## Problem
Set down the entries exactly. No line may differ from its source.

## Dataset content
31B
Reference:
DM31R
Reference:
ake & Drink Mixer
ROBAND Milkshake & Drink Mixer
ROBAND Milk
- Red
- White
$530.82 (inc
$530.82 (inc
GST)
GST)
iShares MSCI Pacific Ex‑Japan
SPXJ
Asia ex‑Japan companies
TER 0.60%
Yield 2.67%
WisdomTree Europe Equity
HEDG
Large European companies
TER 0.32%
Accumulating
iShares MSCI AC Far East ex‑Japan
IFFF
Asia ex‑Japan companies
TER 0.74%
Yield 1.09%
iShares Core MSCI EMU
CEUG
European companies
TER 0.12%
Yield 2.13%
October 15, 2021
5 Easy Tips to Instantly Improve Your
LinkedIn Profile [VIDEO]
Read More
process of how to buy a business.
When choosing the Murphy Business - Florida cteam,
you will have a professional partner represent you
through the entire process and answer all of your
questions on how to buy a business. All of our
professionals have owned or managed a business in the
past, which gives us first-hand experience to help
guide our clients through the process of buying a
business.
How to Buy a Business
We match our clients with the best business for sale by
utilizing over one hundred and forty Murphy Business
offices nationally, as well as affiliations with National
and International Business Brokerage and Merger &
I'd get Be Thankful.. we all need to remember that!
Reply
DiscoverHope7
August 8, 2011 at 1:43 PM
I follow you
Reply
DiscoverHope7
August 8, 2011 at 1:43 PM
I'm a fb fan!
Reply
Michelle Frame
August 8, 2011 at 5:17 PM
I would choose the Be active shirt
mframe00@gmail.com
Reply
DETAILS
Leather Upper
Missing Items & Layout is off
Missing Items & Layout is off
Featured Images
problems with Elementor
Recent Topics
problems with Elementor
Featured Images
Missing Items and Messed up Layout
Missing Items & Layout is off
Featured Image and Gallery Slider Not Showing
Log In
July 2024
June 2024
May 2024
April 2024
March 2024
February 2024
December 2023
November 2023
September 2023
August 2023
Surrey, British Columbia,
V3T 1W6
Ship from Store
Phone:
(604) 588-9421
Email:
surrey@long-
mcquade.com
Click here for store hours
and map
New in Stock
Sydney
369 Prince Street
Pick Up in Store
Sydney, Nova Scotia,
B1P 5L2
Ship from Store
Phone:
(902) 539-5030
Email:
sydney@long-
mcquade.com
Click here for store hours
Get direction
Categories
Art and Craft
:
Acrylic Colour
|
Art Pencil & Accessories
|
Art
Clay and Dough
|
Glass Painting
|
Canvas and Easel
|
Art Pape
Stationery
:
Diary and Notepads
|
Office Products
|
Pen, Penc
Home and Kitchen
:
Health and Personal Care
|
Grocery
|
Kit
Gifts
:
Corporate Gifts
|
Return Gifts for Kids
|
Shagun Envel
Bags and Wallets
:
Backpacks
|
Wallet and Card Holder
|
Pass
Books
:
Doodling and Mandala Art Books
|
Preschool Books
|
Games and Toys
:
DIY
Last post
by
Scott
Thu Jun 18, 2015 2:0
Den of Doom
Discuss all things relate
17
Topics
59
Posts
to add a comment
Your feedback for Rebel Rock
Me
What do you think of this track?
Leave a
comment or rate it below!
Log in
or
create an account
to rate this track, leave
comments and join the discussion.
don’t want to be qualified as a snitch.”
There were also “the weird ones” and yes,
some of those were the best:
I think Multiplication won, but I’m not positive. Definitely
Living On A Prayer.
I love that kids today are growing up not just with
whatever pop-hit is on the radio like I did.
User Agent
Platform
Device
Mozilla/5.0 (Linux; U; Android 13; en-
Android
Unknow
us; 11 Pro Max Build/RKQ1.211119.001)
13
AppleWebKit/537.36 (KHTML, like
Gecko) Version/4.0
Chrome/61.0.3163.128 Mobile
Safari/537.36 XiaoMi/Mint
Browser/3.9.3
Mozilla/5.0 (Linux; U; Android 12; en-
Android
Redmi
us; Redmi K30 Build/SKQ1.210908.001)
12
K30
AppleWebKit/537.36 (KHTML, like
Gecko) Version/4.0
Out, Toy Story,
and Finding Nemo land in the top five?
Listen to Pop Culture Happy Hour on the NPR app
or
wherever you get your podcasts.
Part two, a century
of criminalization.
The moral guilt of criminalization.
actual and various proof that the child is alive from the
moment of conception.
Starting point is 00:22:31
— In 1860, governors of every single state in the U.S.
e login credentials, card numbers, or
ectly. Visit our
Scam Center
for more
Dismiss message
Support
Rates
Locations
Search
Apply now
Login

## Task response
31B
Reference:
DM31R
Reference:
ake & Drink Mixer
ROBAND Milkshake & Drink Mixer
ROBAND Milk
- Red
- White
$530.82 (inc
$530.82 (inc
GST)
GST)
iShares MSCI Pacific Ex‑Japan
SPXJ
Asia ex‑Japan companies
TER 0.60%
Yield 2.67%
WisdomTree Europe Equity
HEDG
Large European companies
TER 0.32%
Accumulating
iShares MSCI AC Far East ex‑Japan
IFFF
Asia ex‑Japan companies
TER 0.74%
Yield 1.09%
iShares Core MSCI EMU
CEUG
European companies
TER 0.12%
Yield 2.13%
October 15, 2021
5 Easy Tips to Instantly Improve Your
LinkedIn Profile [VIDEO]
Read More
process of how to buy a business.
When choosing the Murphy Business - Florida cteam,
you will have a professional partner represent you
through the entire process and answer all of your
questions on how to buy a business. All of our
professionals have owned or managed a business in the
past, which gives us first-hand experience to help
guide our clients through the process of buying a
business.
How to Buy a Business
We match our clients with the best business for sale by
utilizing over one hundred and forty Murphy Business
offices nationally, as well as affiliations with National
and International Business Brokerage and Merger &
I'd get Be Thankful.. we all need to remember that!
Reply
DiscoverHope7
August 8, 2011 at 1:43 PM
I follow you
Reply
DiscoverHope7
August 8, 2011 at 1:43 PM
I'm a fb fan!
Reply
Michelle Frame
August 8, 2011 at 5:17 PM
I would choose the Be active shirt
mframe00@gmail.com
Reply
DETAILS
Leather Upper
Missing Items & Layout is off
Missing Items & Layout is off
Featured Images
problems with Elementor
Recent Topics
problems with Elementor
Featured Images
Missing Items and Messed up Layout
Missing Items & Layout is off
Featured Image and Gallery Slider Not Showing
Log In
July 2024
June 2024
May 2024
April 2024
March 2024
February 2024
December 2023
November 2023
September 2023
August 2023
Surrey, British Columbia,
V3T 1W6
Ship from Store
Phone:
(604) 588-9421
Email:
surrey@long-
mcquade.com
Click here for store hours
and map
New in Stock
Sydney
369 Prince Street
Pick Up in Store
Sydney, Nova Scotia,
B1P 5L2
Ship from Store
Phone:
(902) 539-5030
Email:
sydney@long-
mcquade.com
Click here for store hours
Get direction
Categories
Art and Craft
:
Acrylic Colour
|
Art Pencil & Accessories
|
Art
Clay and Dough
|
Glass Painting
|
Canvas and Easel
|
Art Pape
Stationery
:
Diary and Notepads
|
Office Products
|
Pen, Penc
Home and Kitchen
:
Health and Personal Care
|
Grocery
|
Kit
Gifts
:
Corporate Gifts
|
Return Gifts for Kids
|
Shagun Envel
Bags and Wallets
:
Backpacks
|
Wallet and Card Holder
|
Pass
Books
:
Doodling and Mandala Art Books
|
Preschool Books
|
Games and Toys
:
DIY
Last post
by
Scott
Thu Jun 18, 2015 2:0
Den of Doom
Discuss all things relate
17
Topics
59
Posts
to add a comment
Your feedback for Rebel Rock
Me
What do you think of this track?
Leave a
comment or rate it below!
Log in
or
create an account
to rate this track, leave
comments and join the discussion.
don’t want to be qualified as a snitch.”
There were also “the weird ones” and yes,
some of those were the best:
I think Multiplication won, but I’m not positive. Definitely
Living On A Prayer.
I love that kids today are growing up not just with
whatever pop-hit is on the radio like I did.
User Agent
Platform
Device
Mozilla/5.0 (Linux; U; Android 13; en-
Android
Unknow
us; 11 Pro Max Build/RKQ1.211119.001)
13
AppleWebKit/537.36 (KHTML, like
Gecko) Version/4.0
Chrome/61.0.3163.128 Mobile
Safari/537.36 XiaoMi/Mint
Browser/3.9.3
Mozilla/5.0 (Linux; U; Android 12; en-
Android
Redmi
us; Redmi K30 Build/SKQ1.210908.001)
12
K30
AppleWebKit/537.36 (KHTML, like
Gecko) Version/4.0
Out, Toy Story,
and Finding Nemo land in the top five?
Listen to Pop Culture Happy Hour on the NPR app
or
wherever you get your podcasts.
Part two, a century
of criminalization.
The moral guilt of criminalization.
actual and various proof that the child is alive from the
moment of conception.
Starting point is 00:22:31
— In 1860, governors of every single state in the U.S.
e login credentials, card numbers, or
ectly. Visit our
Scam Center
for more
Dismiss message
Support
Rates
Locations
Search
Apply now
Login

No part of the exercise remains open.